─── SUPPLIED INFORMATION

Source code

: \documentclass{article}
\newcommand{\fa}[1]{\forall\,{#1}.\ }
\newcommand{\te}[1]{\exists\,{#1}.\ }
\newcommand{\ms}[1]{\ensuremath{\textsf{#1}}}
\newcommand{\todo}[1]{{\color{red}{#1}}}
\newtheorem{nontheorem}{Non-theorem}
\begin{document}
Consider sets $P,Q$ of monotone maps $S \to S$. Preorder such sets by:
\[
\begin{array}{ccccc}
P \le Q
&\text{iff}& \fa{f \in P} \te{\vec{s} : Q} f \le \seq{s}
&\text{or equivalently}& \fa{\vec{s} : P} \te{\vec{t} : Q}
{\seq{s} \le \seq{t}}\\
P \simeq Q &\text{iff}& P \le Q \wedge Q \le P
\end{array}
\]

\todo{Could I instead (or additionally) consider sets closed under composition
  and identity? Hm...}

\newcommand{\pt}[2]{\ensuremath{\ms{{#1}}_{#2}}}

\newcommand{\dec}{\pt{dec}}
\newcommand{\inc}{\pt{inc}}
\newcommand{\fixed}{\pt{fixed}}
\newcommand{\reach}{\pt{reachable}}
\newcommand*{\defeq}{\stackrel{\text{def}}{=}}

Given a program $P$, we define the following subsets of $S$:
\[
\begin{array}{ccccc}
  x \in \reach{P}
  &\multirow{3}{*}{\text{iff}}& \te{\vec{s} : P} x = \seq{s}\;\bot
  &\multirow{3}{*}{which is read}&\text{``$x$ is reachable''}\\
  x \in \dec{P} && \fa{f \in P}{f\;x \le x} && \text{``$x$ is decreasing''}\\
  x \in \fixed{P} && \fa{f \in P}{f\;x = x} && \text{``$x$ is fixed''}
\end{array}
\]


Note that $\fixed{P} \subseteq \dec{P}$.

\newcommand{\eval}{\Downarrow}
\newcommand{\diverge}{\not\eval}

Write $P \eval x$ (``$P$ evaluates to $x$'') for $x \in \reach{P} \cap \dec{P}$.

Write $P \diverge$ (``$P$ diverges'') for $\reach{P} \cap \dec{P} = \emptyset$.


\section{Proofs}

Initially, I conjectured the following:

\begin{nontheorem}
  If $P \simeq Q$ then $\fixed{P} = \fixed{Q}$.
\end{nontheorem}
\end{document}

──────

▶ **TASK PROMPT**
Filter the entries above and copy only the lines that hold "Write".

▶ **TASK SOLUTION**
Write $P \eval x$ (``$P$ evaluates to $x$'') for $x \in \reach{P} \cap \dec{P}$.
Write $P \diverge$ (``$P$ diverges'') for $\reach{P} \cap \dec{P} = \emptyset$.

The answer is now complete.